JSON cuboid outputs
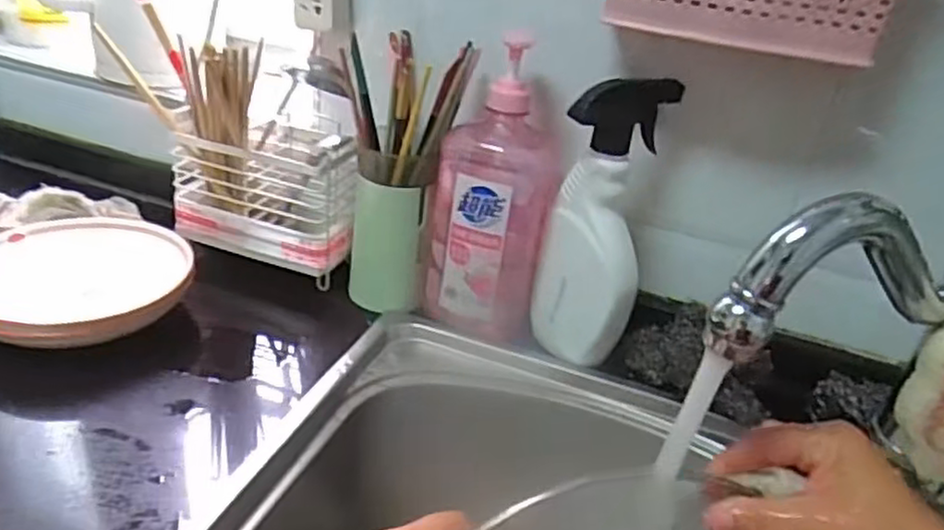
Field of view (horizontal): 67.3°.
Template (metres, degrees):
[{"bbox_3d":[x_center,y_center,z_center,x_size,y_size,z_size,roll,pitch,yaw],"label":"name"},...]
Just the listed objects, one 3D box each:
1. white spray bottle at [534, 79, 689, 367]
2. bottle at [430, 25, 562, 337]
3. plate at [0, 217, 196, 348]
[{"bbox_3d":[0.103,-0.032,0.581,0.083,0.229,0.058,13,29,11],"label":"white spray bottle"},{"bbox_3d":[0.017,-0.054,0.609,0.102,0.224,0.069,9,28,2],"label":"bottle"},{"bbox_3d":[-0.336,0.008,0.600,0.175,0.041,0.143,-12,34,-33],"label":"plate"}]

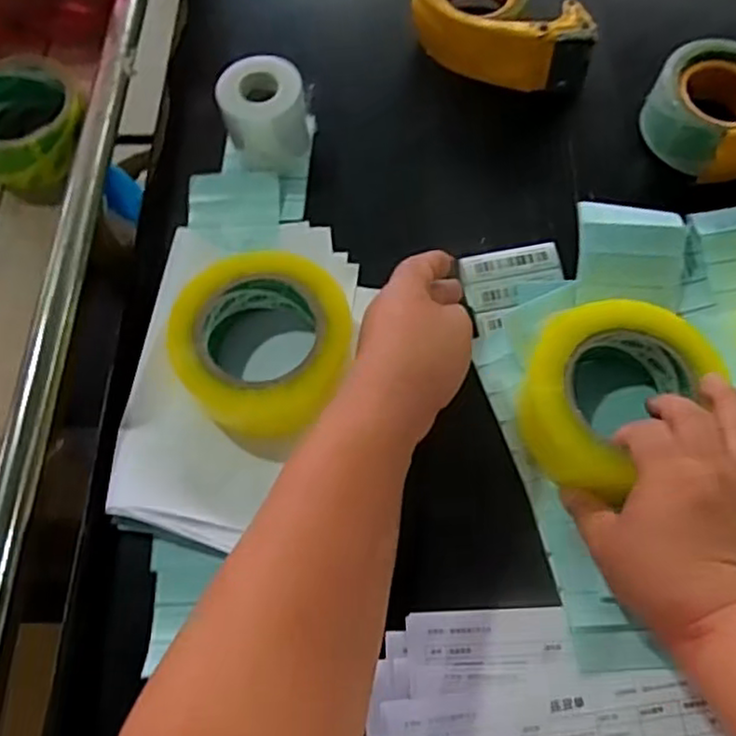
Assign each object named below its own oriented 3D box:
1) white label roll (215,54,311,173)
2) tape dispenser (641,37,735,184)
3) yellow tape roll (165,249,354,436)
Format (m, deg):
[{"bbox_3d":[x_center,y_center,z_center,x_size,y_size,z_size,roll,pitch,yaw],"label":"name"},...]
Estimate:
[{"bbox_3d":[-0.083,-0.203,0.557,0.069,0.074,0.058,-7,66,-2],"label":"white label roll"},{"bbox_3d":[0.306,-0.222,0.550,0.111,0.062,0.153,41,73,17],"label":"tape dispenser"},{"bbox_3d":[-0.076,-0.015,0.479,0.128,0.056,0.119,0,66,1],"label":"yellow tape roll"}]

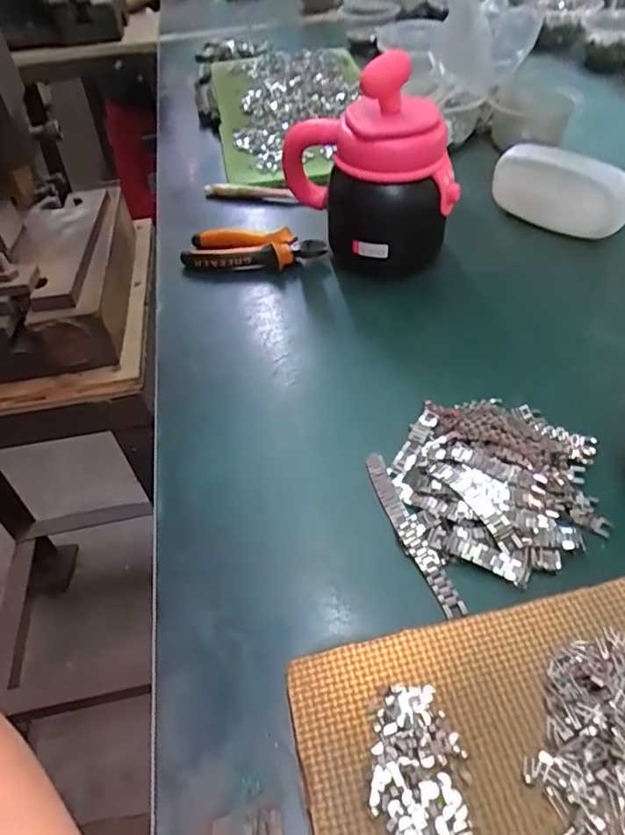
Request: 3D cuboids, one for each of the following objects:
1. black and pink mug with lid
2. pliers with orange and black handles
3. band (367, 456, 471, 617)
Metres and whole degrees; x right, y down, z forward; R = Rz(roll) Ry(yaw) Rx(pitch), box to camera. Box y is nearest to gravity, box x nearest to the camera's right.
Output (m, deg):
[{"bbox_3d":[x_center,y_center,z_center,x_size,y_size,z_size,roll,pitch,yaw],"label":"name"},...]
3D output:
[{"bbox_3d":[0.053,-0.240,0.551,0.090,0.179,0.153,-29,50,-21],"label":"black and pink mug with lid"},{"bbox_3d":[-0.063,-0.181,0.608,0.151,0.030,0.057,1,46,7],"label":"pliers with orange and black handles"},{"bbox_3d":[0.063,0.074,0.371,0.017,0.011,0.124,-17,47,-10],"label":"band"}]

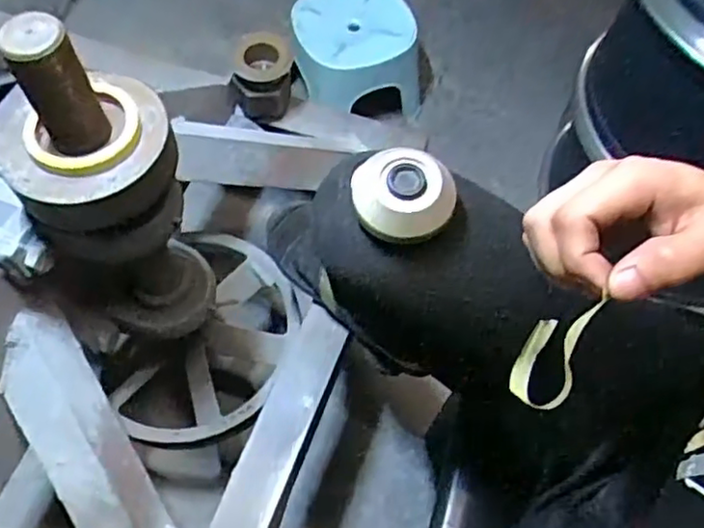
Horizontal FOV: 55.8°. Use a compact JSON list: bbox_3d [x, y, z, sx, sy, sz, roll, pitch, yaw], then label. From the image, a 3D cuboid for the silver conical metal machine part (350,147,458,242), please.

**Exercise brief**
Nothing in the records should be changed in the copy, but the pictures must be left out.

**Written answer**
Field of view (horizontal): 67.3°.
Template (metres, degrees):
[{"bbox_3d":[x_center,y_center,z_center,x_size,y_size,z_size,roll,pitch,yaw],"label":"name"},...]
Just the listed objects, one 3D box each:
1. white spray bottle at [534, 79, 689, 367]
2. bottle at [430, 25, 562, 337]
3. plate at [0, 217, 196, 348]
[{"bbox_3d":[0.103,-0.032,0.581,0.083,0.229,0.058,13,29,11],"label":"white spray bottle"},{"bbox_3d":[0.017,-0.054,0.609,0.102,0.224,0.069,9,28,2],"label":"bottle"},{"bbox_3d":[-0.336,0.008,0.600,0.175,0.041,0.143,-12,34,-33],"label":"plate"}]

Assign each object named below its own oriented 3D box:
1) white label roll (215,54,311,173)
2) tape dispenser (641,37,735,184)
3) yellow tape roll (165,249,354,436)
Format (m, deg):
[{"bbox_3d":[x_center,y_center,z_center,x_size,y_size,z_size,roll,pitch,yaw],"label":"name"},...]
Estimate:
[{"bbox_3d":[-0.083,-0.203,0.557,0.069,0.074,0.058,-7,66,-2],"label":"white label roll"},{"bbox_3d":[0.306,-0.222,0.550,0.111,0.062,0.153,41,73,17],"label":"tape dispenser"},{"bbox_3d":[-0.076,-0.015,0.479,0.128,0.056,0.119,0,66,1],"label":"yellow tape roll"}]

Request: 3D cuboids, one for each of the following objects:
1. black and pink mug with lid
2. pliers with orange and black handles
3. band (367, 456, 471, 617)
Metres and whole degrees; x right, y down, z forward; R = Rz(roll) Ry(yaw) Rx(pitch), box to camera. Box y is nearest to gravity, box x nearest to the camera's right.
Output (m, deg):
[{"bbox_3d":[x_center,y_center,z_center,x_size,y_size,z_size,roll,pitch,yaw],"label":"name"},...]
3D output:
[{"bbox_3d":[0.053,-0.240,0.551,0.090,0.179,0.153,-29,50,-21],"label":"black and pink mug with lid"},{"bbox_3d":[-0.063,-0.181,0.608,0.151,0.030,0.057,1,46,7],"label":"pliers with orange and black handles"},{"bbox_3d":[0.063,0.074,0.371,0.017,0.011,0.124,-17,47,-10],"label":"band"}]

Horizontal FOV: 55.8°. Use a compact JSON list: bbox_3d [x, y, z, sx, sy, sz, roll, pitch, yaw], then label. From the image, a 3D cuboid for the silver conical metal machine part (350,147,458,242), please.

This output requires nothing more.